WHAT TO PRODUCE: Each line in the data holding "CROSS" should be listed.

DATA FOR PROCESSING:
BEGIN

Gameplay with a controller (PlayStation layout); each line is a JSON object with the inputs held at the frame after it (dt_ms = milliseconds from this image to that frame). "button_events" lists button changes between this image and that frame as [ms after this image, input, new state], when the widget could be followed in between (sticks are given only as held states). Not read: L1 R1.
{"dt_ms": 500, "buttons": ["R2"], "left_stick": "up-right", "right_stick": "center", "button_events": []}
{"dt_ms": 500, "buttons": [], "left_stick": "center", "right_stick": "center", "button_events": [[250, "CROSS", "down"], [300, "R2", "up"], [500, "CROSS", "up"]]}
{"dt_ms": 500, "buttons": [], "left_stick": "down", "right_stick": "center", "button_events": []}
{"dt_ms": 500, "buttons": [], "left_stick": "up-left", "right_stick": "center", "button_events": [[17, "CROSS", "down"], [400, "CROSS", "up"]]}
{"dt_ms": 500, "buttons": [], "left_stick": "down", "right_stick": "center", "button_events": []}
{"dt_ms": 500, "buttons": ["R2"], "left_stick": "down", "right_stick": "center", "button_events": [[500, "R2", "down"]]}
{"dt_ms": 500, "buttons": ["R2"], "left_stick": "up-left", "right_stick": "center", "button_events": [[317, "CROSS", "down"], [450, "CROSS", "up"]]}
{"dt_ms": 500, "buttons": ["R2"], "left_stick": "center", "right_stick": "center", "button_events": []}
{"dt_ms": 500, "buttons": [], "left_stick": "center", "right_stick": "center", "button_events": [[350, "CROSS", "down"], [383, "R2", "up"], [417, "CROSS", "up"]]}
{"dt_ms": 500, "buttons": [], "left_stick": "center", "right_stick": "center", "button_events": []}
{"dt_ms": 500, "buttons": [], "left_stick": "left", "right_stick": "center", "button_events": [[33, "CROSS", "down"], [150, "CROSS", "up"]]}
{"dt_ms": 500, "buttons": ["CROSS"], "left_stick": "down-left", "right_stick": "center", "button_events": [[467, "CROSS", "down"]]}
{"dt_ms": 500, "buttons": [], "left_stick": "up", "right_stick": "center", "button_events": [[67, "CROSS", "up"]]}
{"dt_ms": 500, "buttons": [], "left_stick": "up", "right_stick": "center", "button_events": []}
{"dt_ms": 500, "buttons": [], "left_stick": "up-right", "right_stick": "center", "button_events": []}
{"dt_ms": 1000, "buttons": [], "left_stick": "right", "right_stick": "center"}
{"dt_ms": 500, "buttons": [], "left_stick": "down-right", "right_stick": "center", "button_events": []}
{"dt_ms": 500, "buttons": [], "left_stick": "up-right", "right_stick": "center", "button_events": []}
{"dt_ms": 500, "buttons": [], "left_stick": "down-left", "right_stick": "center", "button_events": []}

END

TASK ANSWER:
{"dt_ms": 500, "buttons": [], "left_stick": "center", "right_stick": "center", "button_events": [[250, "CROSS", "down"], [300, "R2", "up"], [500, "CROSS", "up"]]}
{"dt_ms": 500, "buttons": [], "left_stick": "up-left", "right_stick": "center", "button_events": [[17, "CROSS", "down"], [400, "CROSS", "up"]]}
{"dt_ms": 500, "buttons": ["R2"], "left_stick": "up-left", "right_stick": "center", "button_events": [[317, "CROSS", "down"], [450, "CROSS", "up"]]}
{"dt_ms": 500, "buttons": [], "left_stick": "center", "right_stick": "center", "button_events": [[350, "CROSS", "down"], [383, "R2", "up"], [417, "CROSS", "up"]]}
{"dt_ms": 500, "buttons": [], "left_stick": "left", "right_stick": "center", "button_events": [[33, "CROSS", "down"], [150, "CROSS", "up"]]}
{"dt_ms": 500, "buttons": ["CROSS"], "left_stick": "down-left", "right_stick": "center", "button_events": [[467, "CROSS", "down"]]}
{"dt_ms": 500, "buttons": [], "left_stick": "up", "right_stick": "center", "button_events": [[67, "CROSS", "up"]]}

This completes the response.